───── Supplied material

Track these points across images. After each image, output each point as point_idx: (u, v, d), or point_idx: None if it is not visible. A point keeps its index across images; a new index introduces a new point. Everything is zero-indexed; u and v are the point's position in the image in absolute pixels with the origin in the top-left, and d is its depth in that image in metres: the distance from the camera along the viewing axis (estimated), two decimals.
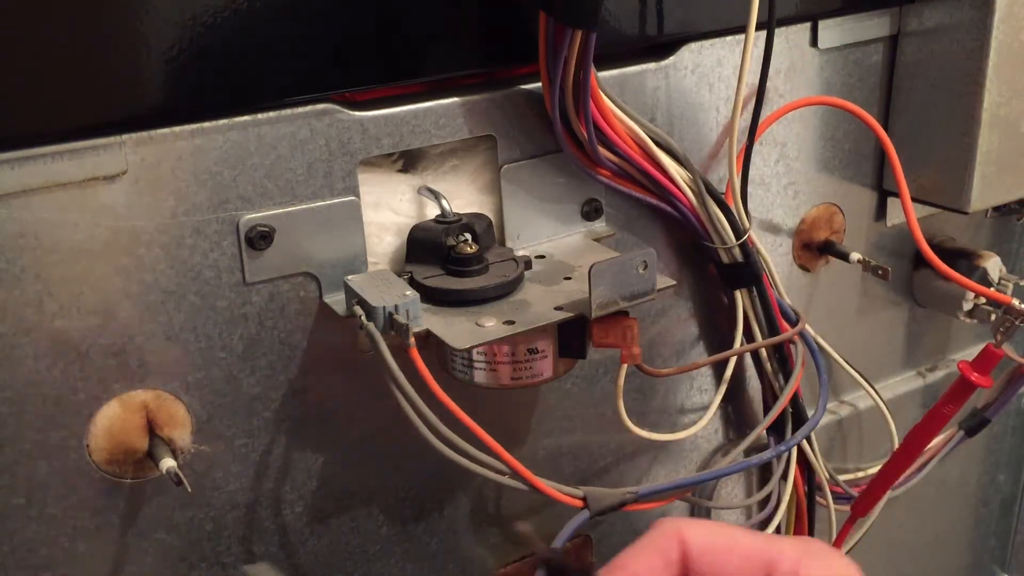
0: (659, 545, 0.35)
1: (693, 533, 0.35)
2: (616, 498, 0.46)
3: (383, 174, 0.50)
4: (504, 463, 0.45)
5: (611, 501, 0.46)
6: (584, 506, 0.46)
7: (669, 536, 0.35)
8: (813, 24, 0.58)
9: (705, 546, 0.35)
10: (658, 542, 0.36)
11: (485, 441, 0.44)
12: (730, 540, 0.35)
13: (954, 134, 0.59)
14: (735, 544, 0.35)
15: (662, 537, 0.36)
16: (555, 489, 0.46)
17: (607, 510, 0.46)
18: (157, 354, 0.46)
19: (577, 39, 0.45)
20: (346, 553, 0.54)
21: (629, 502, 0.45)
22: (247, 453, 0.49)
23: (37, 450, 0.44)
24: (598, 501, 0.46)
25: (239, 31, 0.42)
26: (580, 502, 0.46)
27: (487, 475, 0.45)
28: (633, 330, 0.48)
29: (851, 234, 0.65)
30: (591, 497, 0.46)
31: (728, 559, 0.35)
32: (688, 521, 0.36)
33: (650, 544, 0.36)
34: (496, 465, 0.45)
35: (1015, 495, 0.86)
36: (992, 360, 0.59)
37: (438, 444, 0.44)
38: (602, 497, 0.46)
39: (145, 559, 0.49)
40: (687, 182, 0.53)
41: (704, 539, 0.35)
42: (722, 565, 0.35)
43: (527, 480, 0.45)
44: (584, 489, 0.46)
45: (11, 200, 0.41)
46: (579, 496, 0.46)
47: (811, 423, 0.57)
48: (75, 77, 0.40)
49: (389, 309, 0.44)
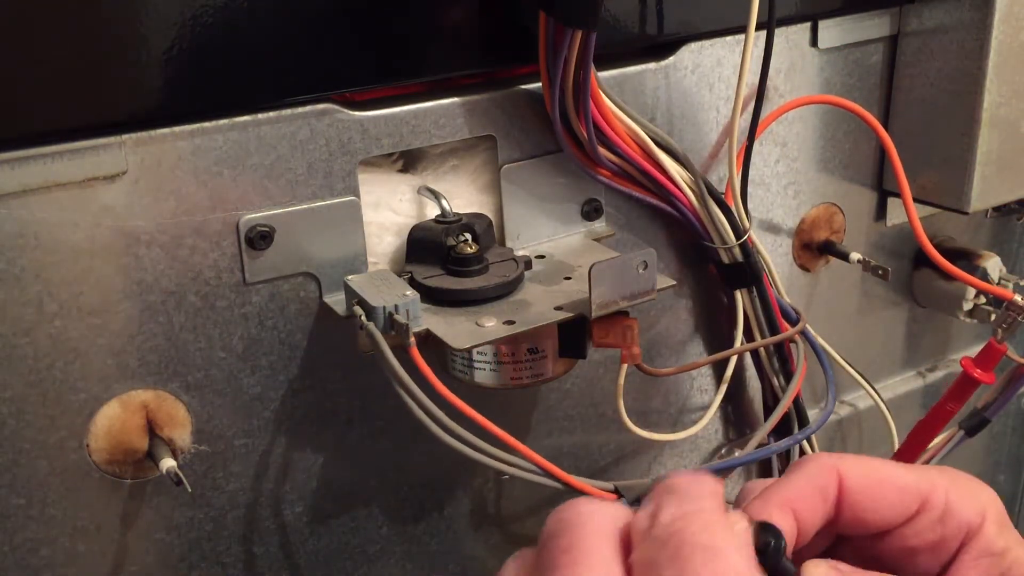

──────────

Problem to solve =>
Please copy out each line above exactly as written, but not the pictures.

Final answer =>
Track these points across images. After each image, output each point as point_idx: (u, v, d), or point_idx: None if it is not visible. A point keeps its index across images; a new index introduces a new point. Everything is zero-indexed; u and v are the point's position in the image in absolute pixels with the origin in the top-left, and d is its depth in that image in metres: the distance from the camera along the viewing axis (estimated), two decimals.
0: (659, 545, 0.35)
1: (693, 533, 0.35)
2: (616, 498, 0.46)
3: (383, 174, 0.50)
4: (504, 463, 0.45)
5: (611, 501, 0.46)
6: (584, 506, 0.46)
7: (669, 536, 0.35)
8: (813, 24, 0.58)
9: (705, 546, 0.35)
10: (658, 542, 0.36)
11: (485, 441, 0.44)
12: (730, 540, 0.35)
13: (954, 134, 0.59)
14: (735, 544, 0.35)
15: (662, 537, 0.36)
16: (555, 489, 0.46)
17: (607, 510, 0.46)
18: (157, 354, 0.46)
19: (577, 39, 0.45)
20: (346, 553, 0.54)
21: (629, 502, 0.45)
22: (247, 453, 0.49)
23: (37, 450, 0.44)
24: (598, 501, 0.46)
25: (239, 31, 0.42)
26: (580, 502, 0.46)
27: (487, 475, 0.45)
28: (633, 330, 0.48)
29: (851, 234, 0.65)
30: (591, 497, 0.46)
31: (728, 559, 0.35)
32: (688, 521, 0.36)
33: (650, 544, 0.36)
34: (496, 465, 0.45)
35: (1015, 495, 0.86)
36: (992, 360, 0.59)
37: (438, 444, 0.44)
38: (602, 497, 0.46)
39: (145, 559, 0.49)
40: (687, 182, 0.53)
41: (704, 539, 0.35)
42: (722, 565, 0.35)
43: (527, 480, 0.45)
44: (584, 489, 0.46)
45: (11, 200, 0.41)
46: (579, 496, 0.46)
47: (811, 423, 0.57)
48: (75, 77, 0.40)
49: (389, 309, 0.44)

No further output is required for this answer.